Understanding Paxos: The Foundation of Distributed Consensus

Paxos is often described as one of the most difficult protocols to understand in computer science. Yet, it remains the bedrock of distributed systems, providing a way for a collection of unreliable processors to agree on a single value.

The Problem: Consensus in an Unreliable World

In a distributed system, we want multiple nodes to act as a single, coherent unit. This requires consensus:

  1. Agreement: All non-faulty nodes must decide on the same value.
  2. Validity: The decided value must have been proposed by some node.
  3. Termination: All non-faulty nodes eventually decide on a value.

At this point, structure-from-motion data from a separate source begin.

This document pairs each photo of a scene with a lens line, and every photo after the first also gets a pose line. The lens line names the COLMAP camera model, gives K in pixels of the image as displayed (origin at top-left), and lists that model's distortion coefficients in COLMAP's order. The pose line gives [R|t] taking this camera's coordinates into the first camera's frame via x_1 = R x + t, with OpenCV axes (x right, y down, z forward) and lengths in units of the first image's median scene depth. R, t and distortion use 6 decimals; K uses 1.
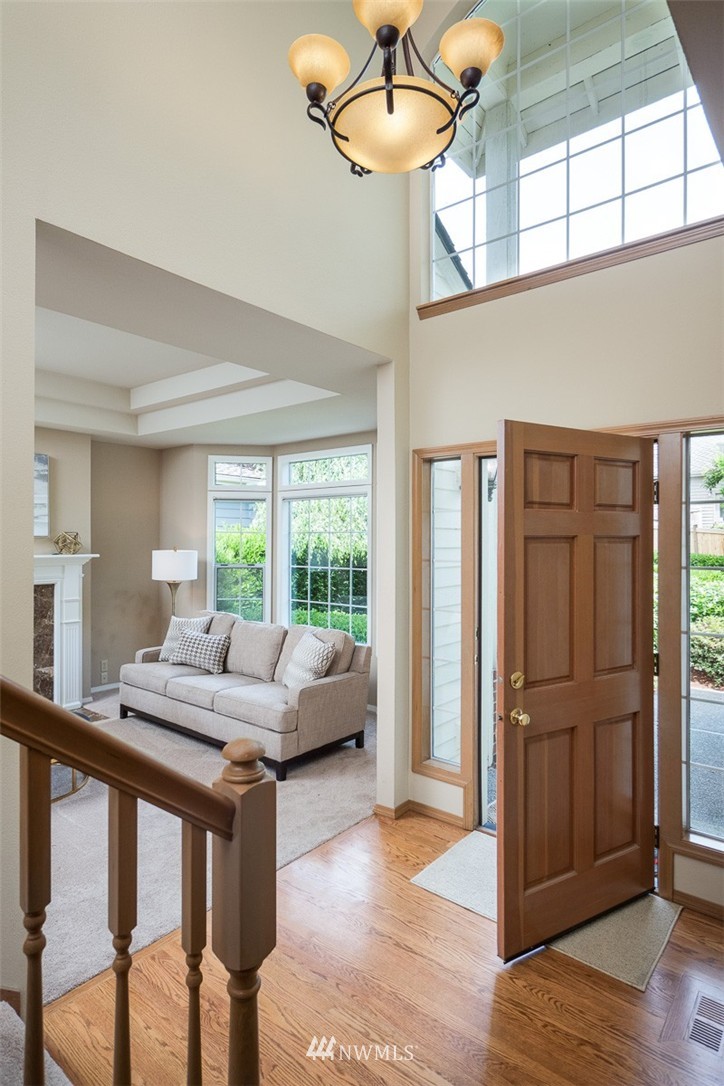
lens RADIAL K [[577.4, 0, 351.0], [0, 577.4, 543.0], [0, 0, 1]] dist [0.003245, 0.000057]
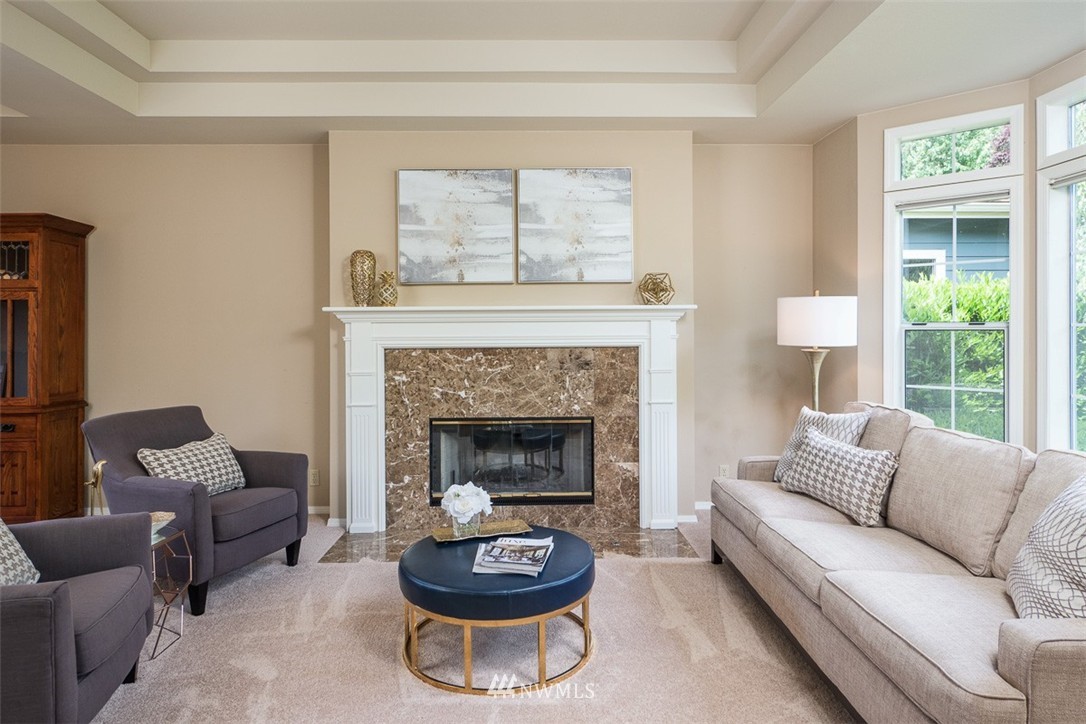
lens RADIAL K [[638.8, 0, 542.7], [0, 638.8, 330.6], [0, 0, 1]] dist [-0.002038, -0.000483]
pose [[0.662639, -0.006447, -0.748911, -0.002914], [0.007356, 0.999971, -0.002100, 0.051768], [0.748903, -0.004117, 0.662667, 0.391070]]
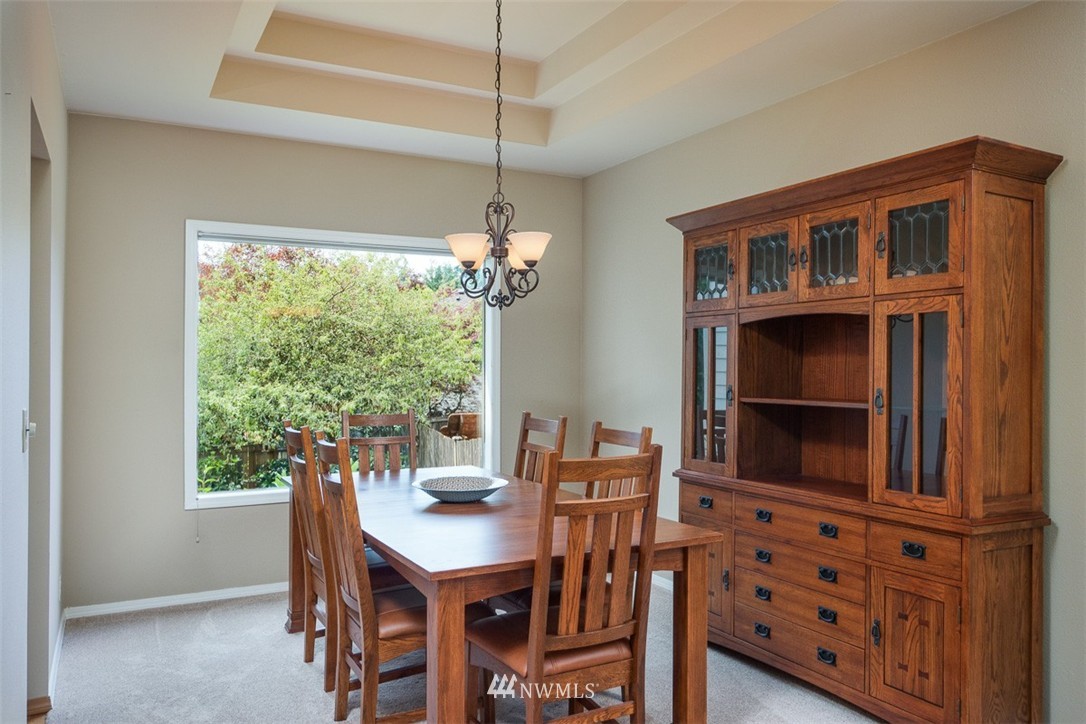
lens RADIAL K [[816.6, 0, 548.5], [0, 816.6, 358.7], [0, 0, 1]] dist [0.005856, 0.000940]
pose [[-0.368585, -0.008854, -0.929552, -0.418472], [-0.001489, 0.999959, -0.008935, 0.043024], [0.929593, -0.001909, -0.368583, 0.392689]]
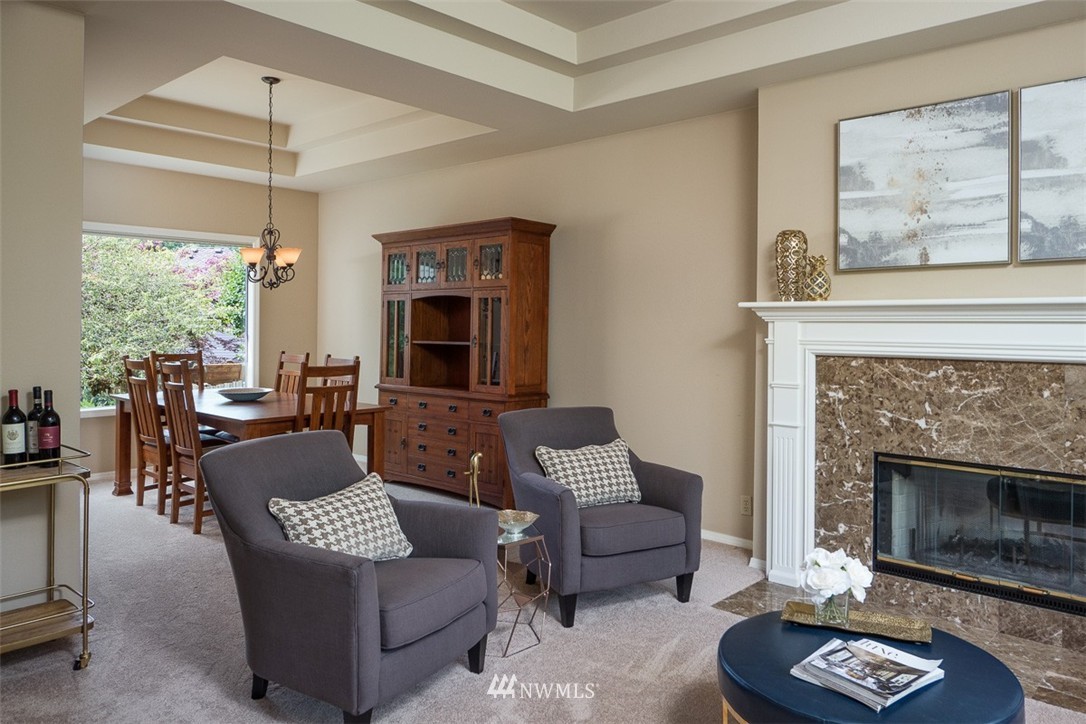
lens RADIAL K [[766.4, 0, 552.1], [0, 766.4, 324.8], [0, 0, 1]] dist [0.002095, -0.009891]
pose [[-0.035763, 0.000564, -0.999360, 0.020550], [-0.007148, 0.999974, 0.000820, 0.043379], [0.999335, 0.007173, -0.035758, 0.539555]]
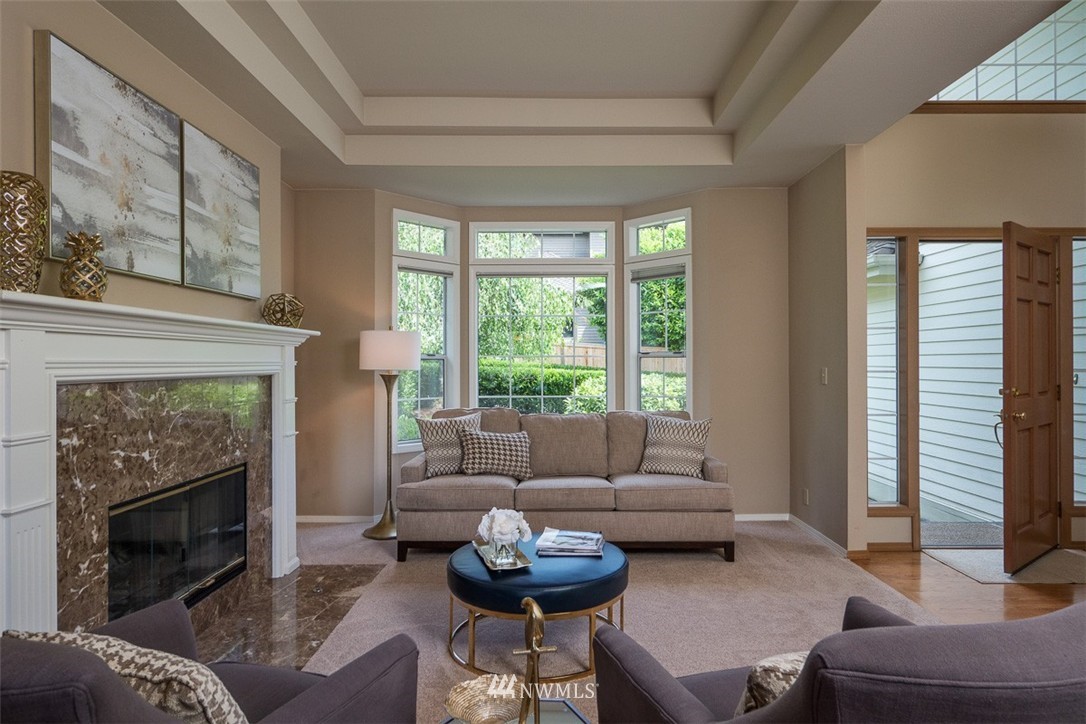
lens RADIAL K [[638.8, 0, 549.2], [0, 638.8, 359.7], [0, 0, 1]] dist [-0.002038, -0.000483]
pose [[0.765903, -0.002772, 0.642950, -0.734003], [0.007057, 0.999967, -0.004095, 0.059229], [-0.642918, 0.007673, 0.765897, 0.273729]]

The challenge? Nodes can crash, network packets can be delayed, lost, or reordered. Paxos solves this for “Asynchronous Consensus with Crash Failures.”

The Roles

Paxos defines three logical roles (a single node often plays multiple roles):

  • Proposers: Suggest values to be agreed upon.
  • Acceptors: The “memory” of the protocol. They form a quorum to decide which proposal wins.
  • Learners: Act on the decided value once consensus is reached.

The Basic Algorithm (Single-Decree Paxos)

Paxos operates in two phases to ensure that once a value is chosen, it is never changed.

Phase 1: Prepare

  1. Proposer chooses a unique proposal number n and sends a prepare(n) request to a majority of Acceptors.
  2. Acceptor receives prepare(n). If n is greater than any proposal number it has ever seen, it responds with a promise not to accept any more proposals numbered less than n. If it has already accepted a proposal, it must include that proposal’s number and value in its response.

Phase 2: Accept

  1. If the Proposer receives responses from a majority of Acceptors, it sends an accept(n, v) request to those acceptors.
    • What is v? If any acceptor reported an already-accepted value in Phase 1, the proposer must use the value from the highest-numbered proposal reported. Otherwise, it can choose its own value.
  2. Acceptor receives accept(n, v). It accepts the proposal unless it has already promised (in Phase 1) to only consider proposals higher than n.

Why It Works

The magic of Paxos lies in the Majority Quorum. Any two majorities overlap by at least one node.

If a majority of Acceptors have accepted a value v with number n, then any subsequent successful prepare request (with number m > n) will hit at least one node that has already accepted v. That node will force the new proposer to use v, ensuring the consensus remains stable.

Beyond Single-Decree: Multi-Paxos

In practice, we don’t just want to agree on one value; we want to agree on a sequence of values (a log). This is Multi-Paxos.

By electing a “Distinguished Proposer” (a Leader), we can skip Phase 1 for most proposals, drastically improving performance. This is the pattern used by systems like Google’s Chubby and many distributed databases.

Conclusion

While protocols like Raft have gained popularity for being “understandable,” Paxos remains the pure, mathematical heart of consensus. Understanding Paxos isn’t just an academic exercise; it’s about understanding how we build reliable worlds out of unreliable parts.